Em princípio, teológica e canonicamente falando, não há óbice a que um dia o papa crie um cardeal do sexo feminino"
Correu pela Internet meses atrás a tradução de um artigo de Juan Arias, do diário espanhol El Pais. O jornalista perfilha a tese de que é factível a nomeação de uma mulher como cardeal. Assevera, ainda, que o papa Francisco estaria cogitando acerca dessa possibilidade.
Ao largo da história bimilenar da Igreja católica, já foram “criados” (este é o termo correto: “criar” cardeal) ao menos dois cardeais leigos (que não são padres), homens pertencentes à aristocracia. Jamais uma mulher alçou este posto. Todavia, em princípio, teológica e canonicamente falando, não vejo óbice a que um dia o papa crie um cardeal do sexo feminino.

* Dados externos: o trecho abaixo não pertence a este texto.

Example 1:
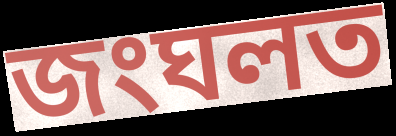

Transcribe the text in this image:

জংঘলত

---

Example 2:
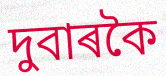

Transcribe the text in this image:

দুবাৰকৈ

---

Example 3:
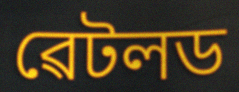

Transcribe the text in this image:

ৱেটলড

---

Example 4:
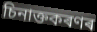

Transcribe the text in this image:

চিনাক্তকৰণৰ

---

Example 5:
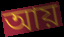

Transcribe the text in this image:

আয়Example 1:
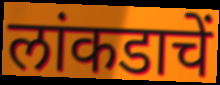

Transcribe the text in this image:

लांकडाचें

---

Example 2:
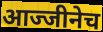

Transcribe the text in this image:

आज्जीनेच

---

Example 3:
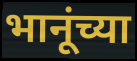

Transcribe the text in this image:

भानूंच्या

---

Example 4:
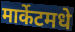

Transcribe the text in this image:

मार्केटमधे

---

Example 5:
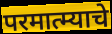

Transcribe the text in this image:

परमात्म्याचे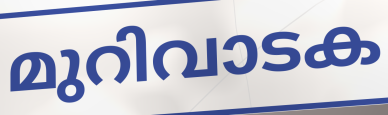
മുറിവാടകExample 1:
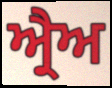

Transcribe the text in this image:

ਅ੍ਰੈਅ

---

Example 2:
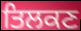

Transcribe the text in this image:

ਤਿਲਕਣ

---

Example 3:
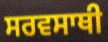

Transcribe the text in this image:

ਸਰਵਸਾਥੀ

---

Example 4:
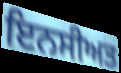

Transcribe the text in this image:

ਇਨਸੀਅਤ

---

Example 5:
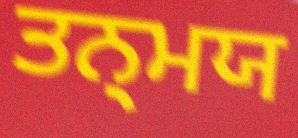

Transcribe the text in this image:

ਤਨ੍ਮਯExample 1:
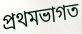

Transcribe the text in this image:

প্ৰথমভাগত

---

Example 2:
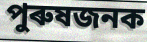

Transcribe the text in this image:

পুৰুষজনক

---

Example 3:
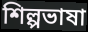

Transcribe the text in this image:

শিল্পভাষা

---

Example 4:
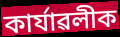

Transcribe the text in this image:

কাৰ্যাৱলীক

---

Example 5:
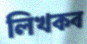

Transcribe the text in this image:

লিখকৰ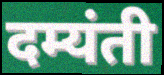
दम्यंती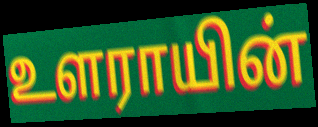
உளராயின்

O cardinalato, na sua essência, não está atrelado ao sacramento da ordem. Com efeito, Francisco, em julho de 2013, no voo do Rio a Roma, afirmou que a ordenação de mulheres é um assunto encerrado, ou seja, a Igreja não pode (non possumus) administrar o sacramento da ordem a uma mulher, tornando-a um padre, ou, melhor dizendo, uma sacerdotisa. Tal posicionamento deflui de uma decisão ex cathedra, isto é, dogmática e definitiva, tomada pelo beato João Paulo II, em estrita sintonia com a tradição sagrada, que, ao lado da bíblia, também é fonte da fé cristã.

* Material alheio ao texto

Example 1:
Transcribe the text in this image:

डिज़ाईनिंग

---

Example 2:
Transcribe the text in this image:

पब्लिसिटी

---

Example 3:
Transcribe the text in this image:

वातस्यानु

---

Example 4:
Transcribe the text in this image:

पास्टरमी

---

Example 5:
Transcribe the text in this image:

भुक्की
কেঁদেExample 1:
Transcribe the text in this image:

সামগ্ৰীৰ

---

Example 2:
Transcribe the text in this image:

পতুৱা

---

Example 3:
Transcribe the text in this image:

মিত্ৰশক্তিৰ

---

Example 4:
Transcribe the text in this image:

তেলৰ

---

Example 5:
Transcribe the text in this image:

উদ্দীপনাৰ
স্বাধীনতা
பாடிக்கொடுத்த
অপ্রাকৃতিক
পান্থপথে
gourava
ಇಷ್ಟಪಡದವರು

Nos termos da legislação canônica em vigor, apenas homens podem ser criados cardeais. Além disso, têm de ser ao menos padres e, tão logo elevados ao cardinalato, devem ser sagrados bispos (cânon 351). Em outras palavras: hoje em dia todo cardeal é bispo. No entanto, esta praxe não está fundamentada no direito divino positivo e, assim, é plenamente passível de mudança.
Os cardeais constituem um grupo seleto de eclesiásticos que auxiliam diretamente o papa no governo da Igreja (cânon 353, §1.º). São - guardadas as devidas proporções - como os ministros de Estado. Uma mulher cumpriria muito bem essa missão na Igreja, da mesma forma que já desempenha papel semelhante na sociedade civil, desde que a função específica não implicasse o exercício do denominado poder de regime ou de governo, divinamente reservado ao clero (cânon 129, §1.º).

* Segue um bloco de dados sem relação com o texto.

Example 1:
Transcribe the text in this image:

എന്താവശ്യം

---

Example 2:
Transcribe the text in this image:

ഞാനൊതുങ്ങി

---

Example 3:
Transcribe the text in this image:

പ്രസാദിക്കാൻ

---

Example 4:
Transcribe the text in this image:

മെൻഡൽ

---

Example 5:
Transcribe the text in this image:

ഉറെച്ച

A participação de uma mulher em um conclave, escolhendo um novo papa, é um assunto mais delicado. Talvez ela pudesse participar somente com voz ativa, isto é, elege, mas não pode ser eleita. Para exercer o supremo pastoreio da Igreja é necessário ser homem, não necessariamente padre, pois, em tese, um leigo também pode ser eleito papa.
Independentemente de o tema ora discorrido haver ou não passado pela cabeça do santo padre, a discussão é relevante porque põe em destaque o fato de que existem muitos pontos na disciplina eclesiástica que efetivamente podem ser alterados, reformulados e adaptados às demandas modernas.
Edson Sampel é Teólogo, Doutor em Direito Canônico e membro da União dos Juristas Católicos de São Paulo (Ujucasp).